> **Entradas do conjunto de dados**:
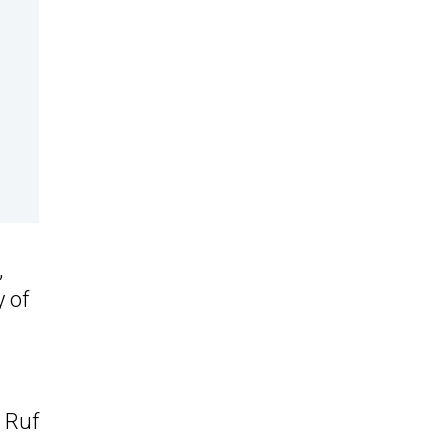
,
 of
s Ruf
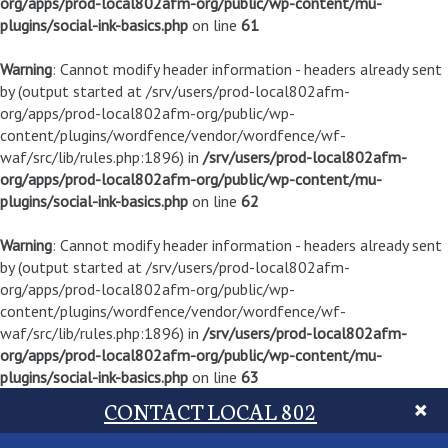
org/apps/prod-local802afm-org/public/wp-content/mu-
plugins/social-ink-basics.php
on line
61
Warning
: Cannot modify header information - headers already sent
by (output started at /srv/users/prod-local802afm-
org/apps/prod-local802afm-org/public/wp-
content/plugins/wordfence/vendor/wordfence/wf-
waf/src/lib/rules.php:1896) in
/srv/users/prod-local802afm-
org/apps/prod-local802afm-org/public/wp-content/mu-
plugins/social-ink-basics.php
on line
62
Warning
: Cannot modify header information - headers already sent
by (output started at /srv/users/prod-local802afm-
org/apps/prod-local802afm-org/public/wp-
content/plugins/wordfence/vendor/wordfence/wf-
waf/src/lib/rules.php:1896) in
/srv/users/prod-local802afm-
org/apps/prod-local802afm-org/public/wp-content/mu-
plugins/social-ink-basics.php
on line
63
CONTACT LOCAL 802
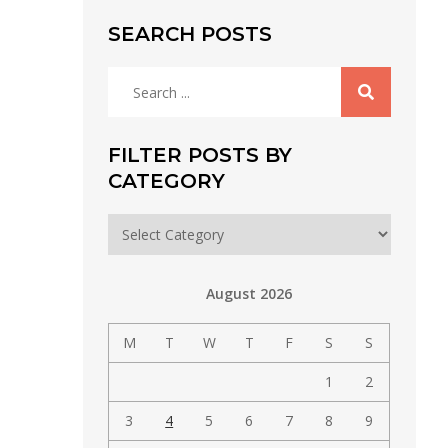
SEARCH POSTS
Search
for:
FILTER POSTS BY
CATEGORY
Filter
posts
by
August 2026
category
M
T
W
T
F
S
S
1
2
3
4
5
6
7
8
9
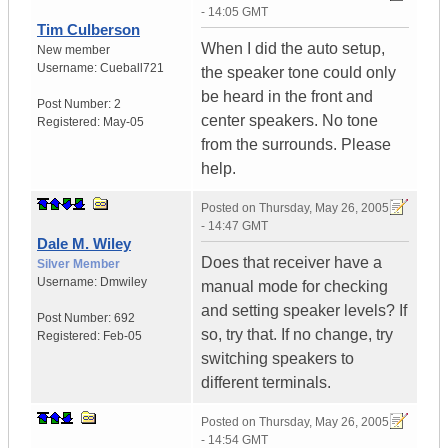
- 14:05 GMT
Tim Culberson
When I did the auto setup,
New member
Username:
Cueball721
the speaker tone could only
be heard in the front and
Post Number:
2
center speakers. No tone
Registered:
May-05
from the surrounds. Please
help.
Posted on
Thursday, May 26, 2005
- 14:47 GMT
Dale M. Wiley
Does that receiver have a
Silver Member
Username:
Dmwiley
manual mode for checking
and setting speaker levels? If
Post Number:
692
so, try that. If no change, try
Registered:
Feb-05
switching speakers to
different terminals.
Posted on
Thursday, May 26, 2005
- 14:54 GMT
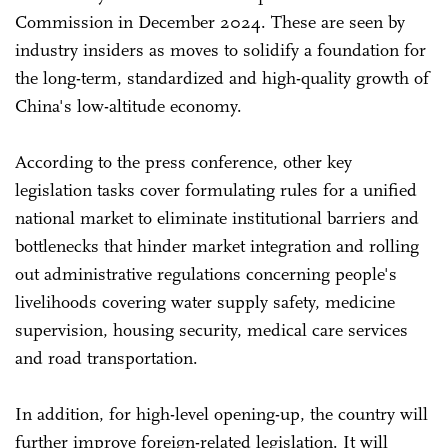
Commission in December 2024. These are seen by
industry insiders as moves to solidify a foundation for
the long-term, standardized and high-quality growth of
China's low-altitude economy.
According to the press conference, other key
legislation tasks cover formulating rules for a unified
national market to eliminate institutional barriers and
bottlenecks that hinder market integration and rolling
out administrative regulations concerning people's
livelihoods covering water supply safety, medicine
supervision, housing security, medical care services
and road transportation.
In addition, for high-level opening-up, the country will
further improve foreign-related legislation. It will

> **O QUE FAZER**:
Por favor, transforme todas as linhas acima em uma lista numerada, sem as linhas vazias e sem as imagens.

> **SOLUÇÃO DO PROBLEMA**:
1. ,
2.  of
3. s Ruf
4. org/apps/prod-local802afm-org/public/wp-content/mu-
5. plugins/social-ink-basics.php
6. on line
7. 61
8. Warning
9. : Cannot modify header information - headers already sent
10. by (output started at /srv/users/prod-local802afm-
11. org/apps/prod-local802afm-org/public/wp-
12. content/plugins/wordfence/vendor/wordfence/wf-
13. waf/src/lib/rules.php:1896) in
14. /srv/users/prod-local802afm-
15. org/apps/prod-local802afm-org/public/wp-content/mu-
16. plugins/social-ink-basics.php
17. on line
18. 62
19. Warning
20. : Cannot modify header information - headers already sent
21. by (output started at /srv/users/prod-local802afm-
22. org/apps/prod-local802afm-org/public/wp-
23. content/plugins/wordfence/vendor/wordfence/wf-
24. waf/src/lib/rules.php:1896) in
25. /srv/users/prod-local802afm-
26. org/apps/prod-local802afm-org/public/wp-content/mu-
27. plugins/social-ink-basics.php
28. on line
29. 63
30. CONTACT LOCAL 802
31. SEARCH POSTS
32. Search
33. for:
34. FILTER POSTS BY
35. CATEGORY
36. Filter
37. posts
38. by
39. August 2026
40. category
41. M
42. T
43. W
44. T
45. F
46. S
47. S
48. 1
49. 2
50. 3
51. 4
52. 5
53. 6
54. 7
55. 8
56. 9
57. - 14:05 GMT
58. Tim Culberson
59. When I did the auto setup,
60. New member
61. Username:
62. Cueball721
63. the speaker tone could only
64. be heard in the front and
65. Post Number:
66. 2
67. center speakers. No tone
68. Registered:
69. May-05
70. from the surrounds. Please
71. help.
72. Posted on
73. Thursday, May 26, 2005
74. - 14:47 GMT
75. Dale M. Wiley
76. Does that receiver have a
77. Silver Member
78. Username:
79. Dmwiley
80. manual mode for checking
81. and setting speaker levels? If
82. Post Number:
83. 692
84. so, try that. If no change, try
85. Registered:
86. Feb-05
87. switching speakers to
88. different terminals.
89. Posted on
90. Thursday, May 26, 2005
91. - 14:54 GMT
92. Commission in December 2024. These are seen by
93. industry insiders as moves to solidify a foundation for
94. the long-term, standardized and high-quality growth of
95. China's low-altitude economy.
96. According to the press conference, other key
97. legislation tasks cover formulating rules for a unified
98. national market to eliminate institutional barriers and
99. bottlenecks that hinder market integration and rolling
100. out administrative regulations concerning people's
101. livelihoods covering water supply safety, medicine
102. supervision, housing security, medical care services
103. and road transportation.
104. In addition, for high-level opening-up, the country will
105. further improve foreign-related legislation. It will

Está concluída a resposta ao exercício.